§ Problem set:
a – Do these statements agree with the article about Bruce Murray? Answer yes or no for each, and quote the deciding words of the article. (i) Murray came out to his mother two days after she mentioned the support group. (ii) Murray's father started the Seymour branch of PFLAG. (iii) Murray thinks his life would be easier in a bigger city.
b – According to the article about Bruce Murray, what did his mother do right after he said yes to her question? List every action.

§ Page:
# # #

Before becoming involved in gay teen organizations, Murray's only respite from the hell was at home. His parents, Murray says, are accepting and understanding of his sexual orientation.

He's grown especially close to his mom Ria who, suspecting that her son was gay, eased his coming out four years ago by passing along a newspaper article about a teen support group.

``She said, `Isn't that great, they have a support group for gay and lesbians? If you know of anyone who might benefit from it, pass it on,' '' Murray remembers. ``Two days later I came out to my mom. We had a recliner my mom and I used to sit on to talk about our day. She said, `Bruce, are you gay?' I started bawling and said yes.

``She did the best possible thing - she put her arms around me, hugged me and said, `You're my son. I love you.' ''

Since then, his parents have supported his activism. His mother started a Seymour branch of Parents, Family and Friends of Lesbians and Gays (PFLAG) - not something you see everyday in a small town like Seymour - and she stood beside him during the Washington press conference, when he described how violently he'd been harassed.

``My mother and I kind of fight together - side by side,'' he says.

They fought together in D.C. on Dec. 5 after being urged by members of PFLAG. Murray opened his wounds in public to draw attention to the lack of tolerance in high schools, especially those in small towns, and to call for the kind of enlightened sex-ed programs that could help end the ignorance.

``I think it would be a lot easier if I lived in a bigger city such as New York, but I always believed in my heart that there's a reason I'm going through a hard time and this has happened. It made me a stronger and better person."

# # #

§ Data block:

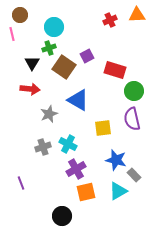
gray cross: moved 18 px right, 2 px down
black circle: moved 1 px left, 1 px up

# # #

§ Expected outputs:
a –
(i) Yes: "Two days later I came out to my mom."
(ii) No: "His mother started a Seymour branch of Parents, Family and Friends of Lesbians and Gays (PFLAG)"
(iii) Yes: "I think it would be a lot easier if I lived in a bigger city such as New York"

b –
- She put her arms around him.
- She hugged him.
- She said, "You're my son. I love you."